### The task
With the pictures removed, set down all of the entries below exactly.

### Data
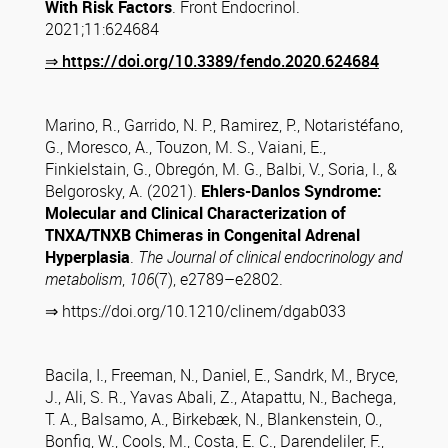
With Risk Factors
. Front Endocrinol.
2021;11:624684
⇒
https://doi.org/10.3389/fendo.2020.624684
Marino, R., Garrido, N. P., Ramirez, P., Notaristéfano,
G., Moresco, A., Touzon, M. S., Vaiani, E.,
Finkielstain, G., Obregón, M. G., Balbi, V., Soria, I., &
Belgorosky, A. (2021).
Ehlers-Danlos Syndrome:
Molecular and Clinical Characterization of
TNXA/TNXB Chimeras in Congenital Adrenal
Hyperplasia
.
The Journal of clinical endocrinology and
metabolism
,
106
(7), e2789–e2802.
⇒ https://doi.org/10.1210/clinem/dgab033
Bacila, I., Freeman, N., Daniel, E., Sandrk, M., Bryce,
J., Ali, S. R., Yavas Abali, Z., Atapattu, N., Bachega,
T. A., Balsamo, A., Birkebæk, N., Blankenstein, O.,
Bonfig, W., Cools, M., Costa, E. C., Darendeliler, F.,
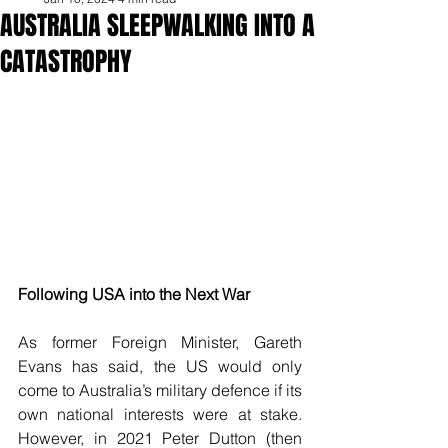
AUSTRALIA SLEEPWALKING INTO A
CATASTROPHY
Following USA into the Next War
As former Foreign Minister, Gareth 
Evans has said, the US would only 
come to Australia’s military defence if its 
own national interests were at stake. 
However, in 2021 Peter Dutton (then 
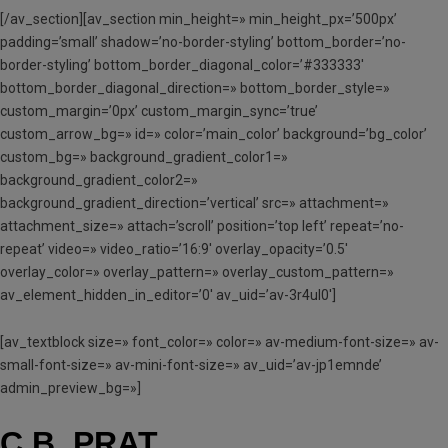
[/av_section][av_section min_height=» min_height_px=’500px’
padding=’small’ shadow=’no-border-styling’ bottom_border=’no-
border-styling’ bottom_border_diagonal_color=’#333333′
bottom_border_diagonal_direction=» bottom_border_style=»
custom_margin=’0px’ custom_margin_sync=’true’
custom_arrow_bg=» id=» color=’main_color’ background=’bg_color’
custom_bg=» background_gradient_color1=»
background_gradient_color2=»
background_gradient_direction=’vertical’ src=» attachment=»
attachment_size=» attach=’scroll’ position=’top left’ repeat=’no-
repeat’ video=» video_ratio=’16:9′ overlay_opacity=’0.5′
overlay_color=» overlay_pattern=» overlay_custom_pattern=»
av_element_hidden_in_editor=’0′ av_uid=’av-3r4ul0′]
[av_textblock size=» font_color=» color=» av-medium-font-size=» av-
small-font-size=» av-mini-font-size=» av_uid=’av-jp1emnde’
admin_preview_bg=»]
C.B. PRAT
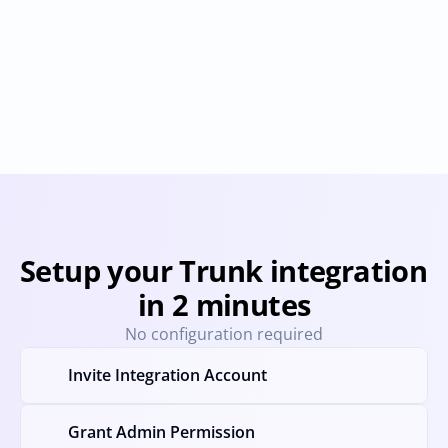
Bitbucket
Buildkite
Provisioning
Deprovisioning
Provisioning
Deprovision
Setup your Trunk integration 
in 2 minutes
No configuration required
Invite Integration Account
Grant Admin Permission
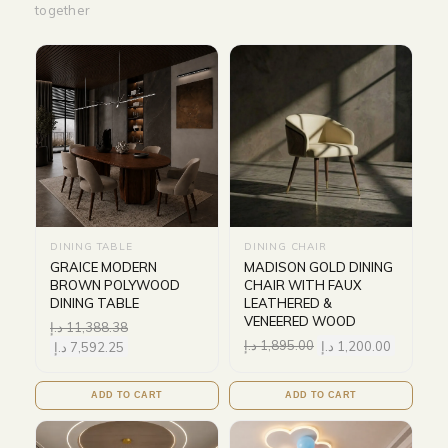
together
DINING TABLE
DINING CHAIR
GRAICE MODERN
MADISON GOLD DINING
BROWN POLYWOOD
CHAIR WITH FAUX
DINING TABLE
LEATHERED &
VENEERED WOOD
د.إ
11,388.38
د.إ
1,895.00
د.إ
1,200.00
د.إ
7,592.25
ADD TO CART
ADD TO CART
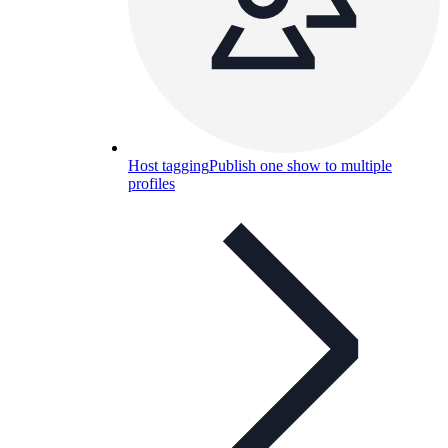
Host tagging
Publish one show to multiple
profiles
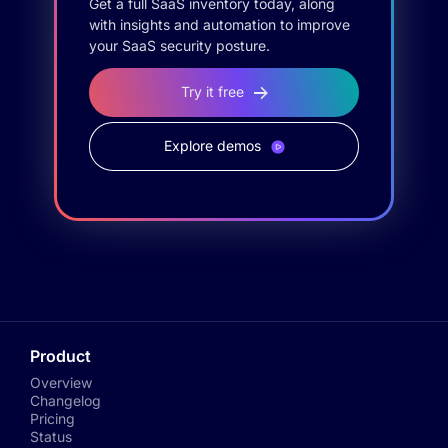
Get a full SaaS inventory today, along
with insights and automation to improve
your SaaS security posture.
Try it free
Explore demos
Product
Overview
Changelog
Pricing
Status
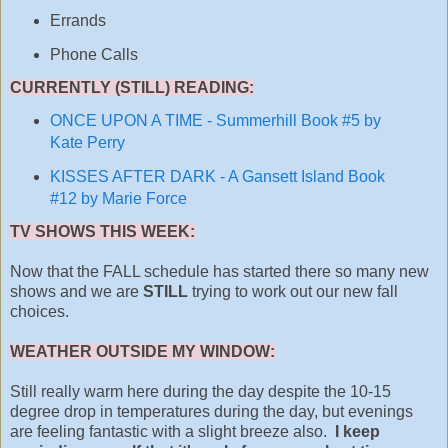
Errands
Phone Calls
CURRENTLY (STILL) READING:
ONCE UPON A TIME - Summerhill Book #5 by
Kate Perry
KISSES AFTER DARK - A Gansett Island Book
#12 by Marie Force
TV SHOWS THIS WEEK:
Now that the FALL schedule has started there so many new
shows and we are
STILL
trying to work out our new fall
choices.
WEATHER OUTSIDE MY WINDOW:
Still really warm here during the day despite the 10-15
degree drop in temperatures during the day, but evenings
are feeling fantastic with a slight breeze also.
I keep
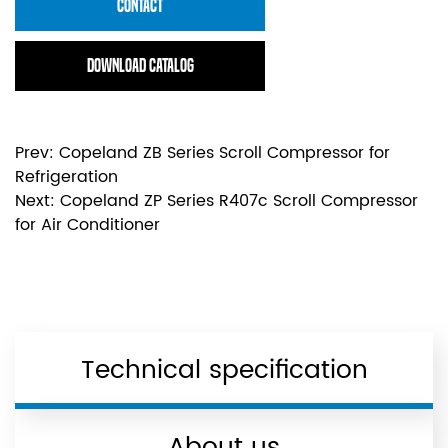
CONTACT
Download Catalog
Prev:
Copeland ZB Series Scroll Compressor for
Refrigeration
Next:
Copeland ZP Series R407c Scroll Compressor
for Air Conditioner
Technical specification
About us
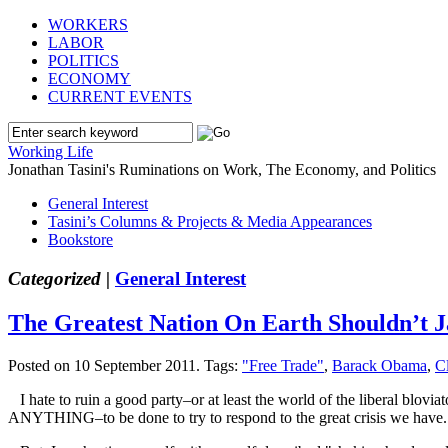
WORKERS
LABOR
POLITICS
ECONOMY
CURRENT EVENTS
Working Life
Jonathan Tasini's Ruminations on Work, The Economy, and Politics
General Interest
Tasini’s Columns & Projects & Media Appearances
Bookstore
Categorized |
General Interest
The Greatest Nation On Earth Shouldn’t 
Posted on 10 September 2011.
Tags:
"Free Trade"
,
Barack Obama
,
C
I hate to ruin a good party–or at least the world of the liberal blovi
ANYTHING–to be done to try to respond to the great crisis we have.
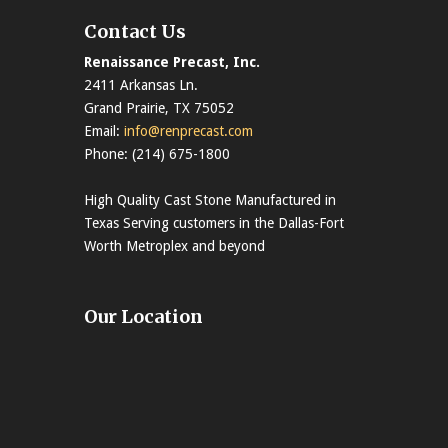
Contact Us
Renaissance Precast, Inc.
2411 Arkansas Ln.
Grand Prairie, TX 75052
Email:
info@renprecast.com
Phone: (214) 675-1800
High Quality Cast Stone Manufactured in
Texas Serving customers in the Dallas-Fort
Worth Metroplex and beyond
Our Location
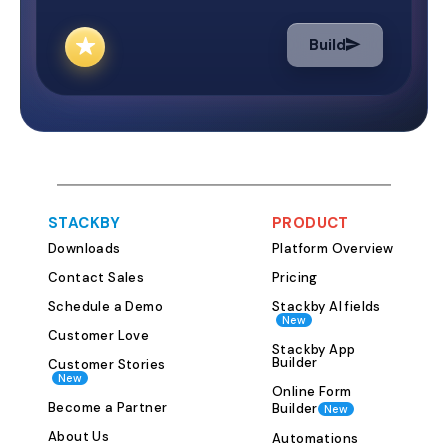
and measure suc
Why Use the Mar
Build
Template? Marketing success
depends on clea
execution, and 
making. This tem
businesses: Set 
and objectives 
and marketing c
STACKBY
PRODUCT
budgets and exp
Downloads
Platform Overview
Monitor the per
campaign Collab
Contact Sales
Pricing
members and st
Schedule a Demo
Stackby AI fields
New
of juggling mult
Customer Love
documents, and e
Stackby App
Builder
Customer Stories
one template ce
New
Online Form
marketing strate
Become a Partner
Builder
New
manage and adapt. Ho
About Us
Automations
Marketing Plan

### Solution to the problem
With Risk Factors
. Front Endocrinol.
2021;11:624684
⇒
https://doi.org/10.3389/fendo.2020.624684
Marino, R., Garrido, N. P., Ramirez, P., Notaristéfano,
G., Moresco, A., Touzon, M. S., Vaiani, E.,
Finkielstain, G., Obregón, M. G., Balbi, V., Soria, I., &
Belgorosky, A. (2021).
Ehlers-Danlos Syndrome:
Molecular and Clinical Characterization of
TNXA/TNXB Chimeras in Congenital Adrenal
Hyperplasia
.
The Journal of clinical endocrinology and
metabolism
,
106
(7), e2789–e2802.
⇒ https://doi.org/10.1210/clinem/dgab033
Bacila, I., Freeman, N., Daniel, E., Sandrk, M., Bryce,
J., Ali, S. R., Yavas Abali, Z., Atapattu, N., Bachega,
T. A., Balsamo, A., Birkebæk, N., Blankenstein, O.,
Bonfig, W., Cools, M., Costa, E. C., Darendeliler, F.,
AUSTRALIA SLEEPWALKING INTO A
CATASTROPHY
Following USA into the Next War
As former Foreign Minister, Gareth 
Evans has said, the US would only 
come to Australia’s military defence if its 
own national interests were at stake. 
However, in 2021 Peter Dutton (then 
[/av_section][av_section min_height=» min_height_px=’500px’
padding=’small’ shadow=’no-border-styling’ bottom_border=’no-
border-styling’ bottom_border_diagonal_color=’#333333′
bottom_border_diagonal_direction=» bottom_border_style=»
custom_margin=’0px’ custom_margin_sync=’true’
custom_arrow_bg=» id=» color=’main_color’ background=’bg_color’
custom_bg=» background_gradient_color1=»
background_gradient_color2=»
background_gradient_direction=’vertical’ src=» attachment=»
attachment_size=» attach=’scroll’ position=’top left’ repeat=’no-
repeat’ video=» video_ratio=’16:9′ overlay_opacity=’0.5′
overlay_color=» overlay_pattern=» overlay_custom_pattern=»
av_element_hidden_in_editor=’0′ av_uid=’av-3r4ul0′]
[av_textblock size=» font_color=» color=» av-medium-font-size=» av-
small-font-size=» av-mini-font-size=» av_uid=’av-jp1emnde’
admin_preview_bg=»]
C.B. PRAT
Bitbucket
Buildkite
Provisioning
Deprovisioning
Provisioning
Deprovision
Setup your Trunk integration 
in 2 minutes
No configuration required
Invite Integration Account
Grant Admin Permission
together
DINING TABLE
DINING CHAIR
GRAICE MODERN
MADISON GOLD DINING
BROWN POLYWOOD
CHAIR WITH FAUX
DINING TABLE
LEATHERED &
VENEERED WOOD
د.إ
11,388.38
د.إ
1,895.00
د.إ
1,200.00
د.إ
7,592.25
ADD TO CART
ADD TO CART
Host tagging
Publish one show to multiple
profiles
Get a full SaaS inventory today, along
with insights and automation to improve
your SaaS security posture.
Try it free
Explore demos
Product
Overview
Changelog
Pricing
Status
Errands
Phone Calls
CURRENTLY (STILL) READING:
ONCE UPON A TIME - Summerhill Book #5 by
Kate Perry
KISSES AFTER DARK - A Gansett Island Book
#12 by Marie Force
TV SHOWS THIS WEEK:
Now that the FALL schedule has started there so many new
shows and we are
STILL
trying to work out our new fall
choices.
WEATHER OUTSIDE MY WINDOW:
Still really warm here during the day despite the 10-15
degree drop in temperatures during the day, but evenings
are feeling fantastic with a slight breeze also.
I keep
CONTACT
Download Catalog
Prev:
Copeland ZB Series Scroll Compressor for
Refrigeration
Next:
Copeland ZP Series R407c Scroll Compressor
for Air Conditioner
Technical specification
About us
WORKERS
LABOR
POLITICS
ECONOMY
CURRENT EVENTS
Working Life
Jonathan Tasini's Ruminations on Work, The Economy, and Politics
General Interest
Tasini’s Columns & Projects & Media Appearances
Bookstore
Categorized |
General Interest
The Greatest Nation On Earth Shouldn’t 
Posted on 10 September 2011.
Tags:
"Free Trade"
,
Barack Obama
,
C
I hate to ruin a good party–or at least the world of the liberal blovi
ANYTHING–to be done to try to respond to the great crisis we have.
Contact Us
Renaissance Precast, Inc.
2411 Arkansas Ln.
Grand Prairie, TX 75052
Email:
info@renprecast.com
Phone: (214) 675-1800
High Quality Cast Stone Manufactured in
Texas Serving customers in the Dallas-Fort
Worth Metroplex and beyond
Our Location
and measure suc
Why Use the Mar
Build
Template? Marketing success
depends on clea
execution, and 
making. This tem
businesses: Set 
and objectives 
and marketing c
STACKBY
PRODUCT
budgets and exp
Downloads
Platform Overview
Monitor the per
campaign Collab
Contact Sales
Pricing
members and st
Schedule a Demo
Stackby AI fields
New
of juggling mult
Customer Love
documents, and e
Stackby App
Builder
Customer Stories
one template ce
New
Online Form
marketing strate
Become a Partner
Builder
New
manage and adapt. Ho
About Us
Automations
Marketing Plan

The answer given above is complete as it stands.